ForEach enumeration with index
Yesterday I did a code review that used a pattern I've seen a couple of times in the past. The pattern is using a foreach statement to enumerate over some collection but doing things where an index variable is important. This is typically done when working with an enumerable and where the cost to convert to a list or array is considered too high since it leads to enumerating the same collection twice. It typically looks something like this:
1: int i = 0;
2: foreach (var item in enumerable)
3: {
4: someArray[i] = item.SomeValue;
5: someOtherArray[i] = item.OtherValue;
6: i++;
7: }
The obvious fix would be to create a nice little extension method to deal with this:
8: public static class EnumerableExtensions
9: {
10: public static void ForEachWithIndex<T>(
11: this IEnumerable<T> enumerable,
12: Action<T, int> loopBody)
13: {
14: int i = 0;
15: foreach (var item in enumerable)
16: {
17: loopBody(item, i++);
18: }
19: }
20: }
Then it struck me that I should be able to do this with LINQ and it turned out to be an interesting exercise. Note that we have to return some dummy value since we're using a select method to transform the data. Also note the call to the Count method in order to force enumeration of the collection causing the selector delegate to execute for each element. This solution however makes me uncomfortable since I don't feel 100% certain that this whole statement will not be optimized into nothing since the return value of the Count method is not used. Only if that value was actually used I would feel good about this solution:
21: enumerable.Select(
22: (item, i) =>
23: {
24: someArray[i] = item.SomeValue;
25: someOtherArray[i] = item.OtherValue;
26: return true;
27: }).Count();
However I realized that in most cases where I've seen this kind of pattern, the actual order of execution is rarely important. Hence parallel execution could be the solution and then I actually could do this as a LINQ expression.

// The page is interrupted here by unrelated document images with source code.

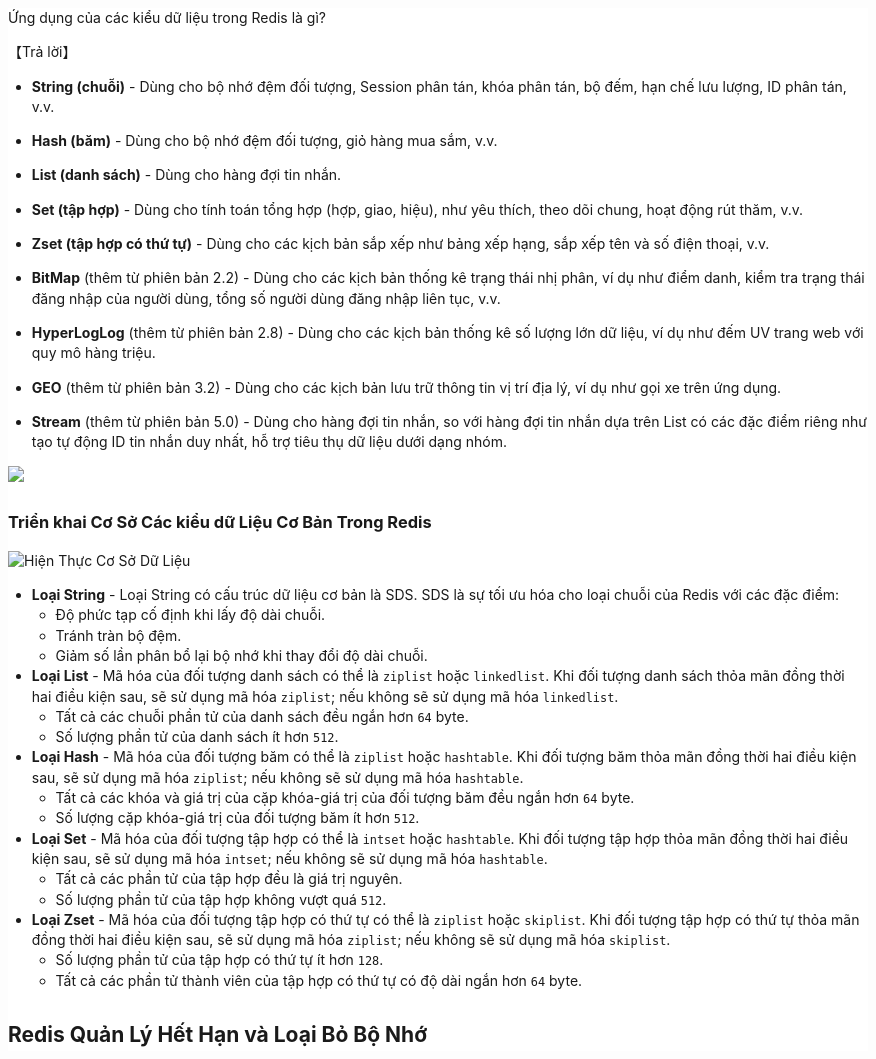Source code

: Ứng dụng của các kiểu dữ liệu trong Redis là gì?

【Trả lời】

- **String (chuỗi)** - Dùng cho bộ nhớ đệm đối tượng, Session phân tán, khóa phân tán, bộ đếm, hạn chế lưu lượng, ID phân tán, v.v.
- **Hash (băm)** - Dùng cho bộ nhớ đệm đối tượng, giỏ hàng mua sắm, v.v.
- **List (danh sách)** - Dùng cho hàng đợi tin nhắn.
- **Set (tập hợp)** - Dùng cho tính toán tổng hợp (hợp, giao, hiệu), như yêu thích, theo dõi chung, hoạt động rút thăm, v.v.
- **Zset (tập hợp có thứ tự)** - Dùng cho các kịch bản sắp xếp như bảng xếp hạng, sắp xếp tên và số điện thoại, v.v.

- **BitMap** (thêm từ phiên bản 2.2) - Dùng cho các kịch bản thống kê trạng thái nhị phân, ví dụ như điểm danh, kiểm tra trạng thái đăng nhập của người dùng, tổng số người dùng đăng nhập liên tục, v.v.
- **HyperLogLog** (thêm từ phiên bản 2.8) - Dùng cho các kịch bản thống kê số lượng lớn dữ liệu, ví dụ như đếm UV trang web với quy mô hàng triệu.
- **GEO** (thêm từ phiên bản 3.2) - Dùng cho các kịch bản lưu trữ thông tin vị trí địa lý, ví dụ như gọi xe trên ứng dụng.
- **Stream** (thêm từ phiên bản 5.0) - Dùng cho hàng đợi tin nhắn, so với hàng đợi tin nhắn dựa trên List có các đặc điểm riêng như tạo tự động ID tin nhắn duy nhất, hỗ trợ tiêu thụ dữ liệu dưới dạng nhóm.

![](https://raw.githubusercontent.com/vanhung4499/images/master/snap/20240624212030.png)

### Triển khai Cơ Sở Các kiểu dữ Liệu Cơ Bản Trong Redis

![Hiện Thực Cơ Sở Dữ Liệu](https://raw.githubusercontent.com/dunwu/images/master/snap/202309241112034.png)

- **Loại String** - Loại String có cấu trúc dữ liệu cơ bản là SDS. SDS là sự tối ưu hóa cho loại chuỗi của Redis với các đặc điểm:
  - Độ phức tạp cố định khi lấy độ dài chuỗi.
  - Tránh tràn bộ đệm.
  - Giảm số lần phân bổ lại bộ nhớ khi thay đổi độ dài chuỗi.
- **Loại List** - Mã hóa của đối tượng danh sách có thể là `ziplist` hoặc `linkedlist`. Khi đối tượng danh sách thỏa mãn đồng thời hai điều kiện sau, sẽ sử dụng mã hóa `ziplist`; nếu không sẽ sử dụng mã hóa `linkedlist`.
  - Tất cả các chuỗi phần tử của danh sách đều ngắn hơn `64` byte.
  - Số lượng phần tử của danh sách ít hơn `512`.
- **Loại Hash** - Mã hóa của đối tượng băm có thể là `ziplist` hoặc `hashtable`. Khi đối tượng băm thỏa mãn đồng thời hai điều kiện sau, sẽ sử dụng mã hóa `ziplist`; nếu không sẽ sử dụng mã hóa `hashtable`.
  - Tất cả các khóa và giá trị của cặp khóa-giá trị của đối tượng băm đều ngắn hơn `64` byte.
  - Số lượng cặp khóa-giá trị của đối tượng băm ít hơn `512`.
- **Loại Set** - Mã hóa của đối tượng tập hợp có thể là `intset` hoặc `hashtable`. Khi đối tượng tập hợp thỏa mãn đồng thời hai điều kiện sau, sẽ sử dụng mã hóa `intset`; nếu không sẽ sử dụng mã hóa `hashtable`.
  - Tất cả các phần tử của tập hợp đều là giá trị nguyên.
  - Số lượng phần tử của tập hợp không vượt quá `512`.
- **Loại Zset** - Mã hóa của đối tượng tập hợp có thứ tự có thể là `ziplist` hoặc `skiplist`. Khi đối tượng tập hợp có thứ tự thỏa mãn đồng thời hai điều kiện sau, sẽ sử dụng mã hóa `ziplist`; nếu không sẽ sử dụng mã hóa `skiplist`.
  - Số lượng phần tử của tập hợp có thứ tự ít hơn `128`.
  - Tất cả các phần tử thành viên của tập hợp có thứ tự có độ dài ngắn hơn `64` byte.
## Redis Quản Lý Hết Hạn và Loại Bỏ Bộ Nhớ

Here is an implementation of that as an extension method:
28: public static void ParallellForEachWithIndex<T>(
29: this IEnumerable<T> enumerable,
30: Action<T, int> loopBody)
31: {
32: enumerable
33: .Select((item, i) => new { Item = item, Index = i })
34: .AsParallel()
35: .ForAll(data => loopBody(data.Item, data.Index));
36: }
Of all these options I guess the last one is pretty neat for parallel execution, but I would stick with the non-LINQ extension method for sequential work mainly because it is easier to understand than LINQ for new developers.
Comments
- Anonymous
December 27, 2011
Great article. I think you perfectly identified a great opportunity to use Parallel processing and the considerations behind it.